What is a Settlement Agreement?

A settlement agreement (formerly known as a compromise agreement) is a written legal agreement between an employer and an employee, whereby an employee agrees to waive certain employment rights, usually in return for an additional tax free payment. Such payments can be paid by the employer tax-free up to the threshold of £30,000. Settlement agreements are often used in redundancy situations or to bring an employee’s employment to an end quickly as part of a negotiated exit and to promote a clean break. They can also be entered into where there has been a dispute at work that has for example become the subject of a grievance and where the employment relationship has broken down.

In order for a settlement agreement to be legally binding in law and to prevent an employee from pursuing their employment rights against their employer, the following conditions must be present:

  • It must be in writing.
  • The settlement agreement must confirm the specific legal complaints that are in the employee’s contemplation – for example and typically unfair dismissal.
  • The employee must receive independent legal advice from a qualified lawyer or legal advisor who needs to advise on the terms and effect of signing the agreement, and whose firm has a relevant policy of indemnity insurance and whose details are also set out in the agreement. Usually there is an advisor’s certificate for the qualified lawyer to sign confirming that they have provided the requisite independent legal advice to the employee.
  • The agreement must also set out what statutory legislative provisions are covered.
  • The statement must state that the applicable statutory conditions regulating settlement agreements have been satisfied.
  • The parties must also sign the agreement in order for it to become legally binding.

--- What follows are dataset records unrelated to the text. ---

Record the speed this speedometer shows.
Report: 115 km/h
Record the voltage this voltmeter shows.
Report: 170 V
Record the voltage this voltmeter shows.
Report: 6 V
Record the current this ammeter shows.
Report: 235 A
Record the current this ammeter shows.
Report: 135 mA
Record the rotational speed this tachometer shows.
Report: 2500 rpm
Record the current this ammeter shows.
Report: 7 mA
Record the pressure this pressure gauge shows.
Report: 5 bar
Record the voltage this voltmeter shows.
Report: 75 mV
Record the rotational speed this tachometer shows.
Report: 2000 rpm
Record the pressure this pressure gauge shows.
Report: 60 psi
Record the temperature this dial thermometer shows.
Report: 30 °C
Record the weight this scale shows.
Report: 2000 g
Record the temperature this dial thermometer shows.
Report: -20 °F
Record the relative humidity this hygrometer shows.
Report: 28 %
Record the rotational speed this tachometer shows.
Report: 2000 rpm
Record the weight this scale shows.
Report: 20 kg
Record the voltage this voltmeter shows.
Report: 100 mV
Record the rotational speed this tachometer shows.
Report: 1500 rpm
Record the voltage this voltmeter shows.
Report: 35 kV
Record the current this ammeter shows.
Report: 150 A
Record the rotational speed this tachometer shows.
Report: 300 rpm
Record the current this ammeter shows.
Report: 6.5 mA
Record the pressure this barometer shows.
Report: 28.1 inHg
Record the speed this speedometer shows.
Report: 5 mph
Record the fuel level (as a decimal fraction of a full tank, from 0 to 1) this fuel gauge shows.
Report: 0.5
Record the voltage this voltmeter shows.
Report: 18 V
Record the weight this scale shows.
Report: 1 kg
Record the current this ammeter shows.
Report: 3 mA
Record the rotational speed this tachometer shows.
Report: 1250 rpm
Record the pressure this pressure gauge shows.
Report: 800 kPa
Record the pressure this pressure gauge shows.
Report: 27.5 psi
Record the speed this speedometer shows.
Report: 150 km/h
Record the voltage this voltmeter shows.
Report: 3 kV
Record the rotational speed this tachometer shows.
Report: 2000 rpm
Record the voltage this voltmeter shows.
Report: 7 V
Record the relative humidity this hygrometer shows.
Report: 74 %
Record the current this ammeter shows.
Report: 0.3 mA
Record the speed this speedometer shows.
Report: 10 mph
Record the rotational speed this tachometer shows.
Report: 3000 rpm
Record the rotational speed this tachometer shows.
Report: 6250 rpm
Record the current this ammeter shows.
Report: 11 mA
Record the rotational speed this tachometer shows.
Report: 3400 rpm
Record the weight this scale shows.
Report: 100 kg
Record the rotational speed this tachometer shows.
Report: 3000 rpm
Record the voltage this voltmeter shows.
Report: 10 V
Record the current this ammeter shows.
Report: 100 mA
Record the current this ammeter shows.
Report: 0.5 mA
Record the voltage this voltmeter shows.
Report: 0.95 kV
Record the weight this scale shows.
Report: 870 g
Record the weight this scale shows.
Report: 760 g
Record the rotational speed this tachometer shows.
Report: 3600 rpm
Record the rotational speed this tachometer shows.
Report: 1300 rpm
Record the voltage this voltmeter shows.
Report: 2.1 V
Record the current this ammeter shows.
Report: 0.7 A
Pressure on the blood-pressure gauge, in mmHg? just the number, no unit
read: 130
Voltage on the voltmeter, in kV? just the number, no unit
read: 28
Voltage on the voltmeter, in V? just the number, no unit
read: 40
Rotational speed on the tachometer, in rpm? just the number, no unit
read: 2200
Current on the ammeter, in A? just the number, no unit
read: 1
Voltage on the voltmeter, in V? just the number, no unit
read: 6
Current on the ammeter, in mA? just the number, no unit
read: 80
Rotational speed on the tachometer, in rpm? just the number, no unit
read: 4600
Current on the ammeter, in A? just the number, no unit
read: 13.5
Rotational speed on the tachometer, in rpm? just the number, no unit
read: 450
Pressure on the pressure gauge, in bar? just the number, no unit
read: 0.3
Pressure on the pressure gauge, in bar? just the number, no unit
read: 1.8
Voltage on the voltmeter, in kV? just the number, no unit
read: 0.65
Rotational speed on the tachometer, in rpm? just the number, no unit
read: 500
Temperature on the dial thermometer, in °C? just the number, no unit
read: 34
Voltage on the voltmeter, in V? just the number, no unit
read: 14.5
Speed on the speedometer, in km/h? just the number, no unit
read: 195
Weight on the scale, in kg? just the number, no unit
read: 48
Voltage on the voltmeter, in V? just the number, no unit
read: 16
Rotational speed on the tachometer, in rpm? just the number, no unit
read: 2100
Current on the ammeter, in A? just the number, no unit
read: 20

As well as dealing with waiving various employment rights it is also usual for settlement agreements to include other obligations for example:

  • Terms of payment including the payment of the termination payment, any payment in lieu of notice, final salary, accrued pay in lieu of holidays and contractual benefits and a time-frame for the employer making such payments.
  • A confidentiality agreement preventing the disclosure of the settlement agreement to third parties, and to protect the employer’s trade secrets.
  • A clause dealing with the employer’s contribution to the employee’s legal fees that are associated with the independent legal advice and upon production of an invoice.
  • A non-bad mouthing clause preventing the employer and employee from making disparaging comments about each other especially on social media.
  • An agreed form of reference, although many employers will only provide a basic factual reference.
  • Adherance to any post termination restrictive covenants contained in an earlier contract of employment preventing the employee from poaching clients and staff and from working for competitor employers. These should only be as reasonable as is necessary to protect the employer’s legitimate business interests.
  • Clawback provisions in the event the employee breaches the terms of the agreement.
  • A tax indemnity to the benefit of the employer in the event that HMRC determines that any termination payment must be taxed (which is not very common)
  • The return of any company property by the employee to the employer usually before the agreed termination date.

It is also important to mention that future personal injury claims and pension disputes are excluded from settlement agreements and can still be pursued at a later date assuming that such claims fall within the statutory limitation period.